**What is needed**
Retype the line with "Two-loop corrections to" in it, then each line after it to the end of the data, word for word.

[Opening Entries provided section]

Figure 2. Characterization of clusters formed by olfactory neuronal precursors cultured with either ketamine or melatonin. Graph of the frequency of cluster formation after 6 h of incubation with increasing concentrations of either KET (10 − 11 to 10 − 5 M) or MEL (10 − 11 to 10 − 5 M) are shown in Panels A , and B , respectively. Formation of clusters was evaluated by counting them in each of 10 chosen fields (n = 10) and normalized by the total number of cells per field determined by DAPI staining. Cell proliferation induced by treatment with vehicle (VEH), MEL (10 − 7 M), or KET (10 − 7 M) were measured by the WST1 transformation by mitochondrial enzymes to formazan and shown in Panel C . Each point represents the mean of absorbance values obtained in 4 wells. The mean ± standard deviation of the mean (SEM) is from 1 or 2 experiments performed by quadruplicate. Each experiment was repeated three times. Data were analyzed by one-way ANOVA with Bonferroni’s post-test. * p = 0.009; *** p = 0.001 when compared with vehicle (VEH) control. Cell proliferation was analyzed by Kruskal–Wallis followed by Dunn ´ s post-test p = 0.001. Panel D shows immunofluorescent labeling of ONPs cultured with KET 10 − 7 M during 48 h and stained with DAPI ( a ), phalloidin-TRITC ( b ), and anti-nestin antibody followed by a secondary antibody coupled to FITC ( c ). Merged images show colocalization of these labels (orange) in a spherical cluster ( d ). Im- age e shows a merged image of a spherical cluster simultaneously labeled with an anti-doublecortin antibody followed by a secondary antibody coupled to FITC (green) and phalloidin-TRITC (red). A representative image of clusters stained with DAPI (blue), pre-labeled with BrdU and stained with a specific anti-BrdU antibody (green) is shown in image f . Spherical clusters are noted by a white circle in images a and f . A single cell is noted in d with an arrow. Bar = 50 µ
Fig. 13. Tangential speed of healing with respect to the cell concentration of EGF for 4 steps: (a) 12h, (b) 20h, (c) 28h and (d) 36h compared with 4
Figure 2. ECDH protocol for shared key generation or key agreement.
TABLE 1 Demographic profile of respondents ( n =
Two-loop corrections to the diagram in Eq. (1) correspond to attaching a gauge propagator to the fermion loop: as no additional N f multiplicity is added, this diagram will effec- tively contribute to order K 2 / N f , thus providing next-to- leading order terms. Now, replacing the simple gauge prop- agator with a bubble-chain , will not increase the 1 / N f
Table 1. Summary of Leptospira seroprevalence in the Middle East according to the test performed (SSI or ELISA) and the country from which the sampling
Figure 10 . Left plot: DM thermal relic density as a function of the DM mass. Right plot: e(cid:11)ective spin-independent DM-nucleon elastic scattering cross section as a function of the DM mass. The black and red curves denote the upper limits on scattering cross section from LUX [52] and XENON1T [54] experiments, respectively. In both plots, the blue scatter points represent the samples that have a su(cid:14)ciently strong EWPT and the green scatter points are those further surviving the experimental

[Closing Entries provided section]

**The answer**
Two-loop corrections to the diagram in Eq. (1) correspond to attaching a gauge propagator to the fermion loop: as no additional N f multiplicity is added, this diagram will effec- tively contribute to order K 2 / N f , thus providing next-to- leading order terms. Now, replacing the simple gauge prop- agator with a bubble-chain , will not increase the 1 / N f
Table 1. Summary of Leptospira seroprevalence in the Middle East according to the test performed (SSI or ELISA) and the country from which the sampling
Figure 10 . Left plot: DM thermal relic density as a function of the DM mass. Right plot: e(cid:11)ective spin-independent DM-nucleon elastic scattering cross section as a function of the DM mass. The black and red curves denote the upper limits on scattering cross section from LUX [52] and XENON1T [54] experiments, respectively. In both plots, the blue scatter points represent the samples that have a su(cid:14)ciently strong EWPT and the green scatter points are those further surviving the experimental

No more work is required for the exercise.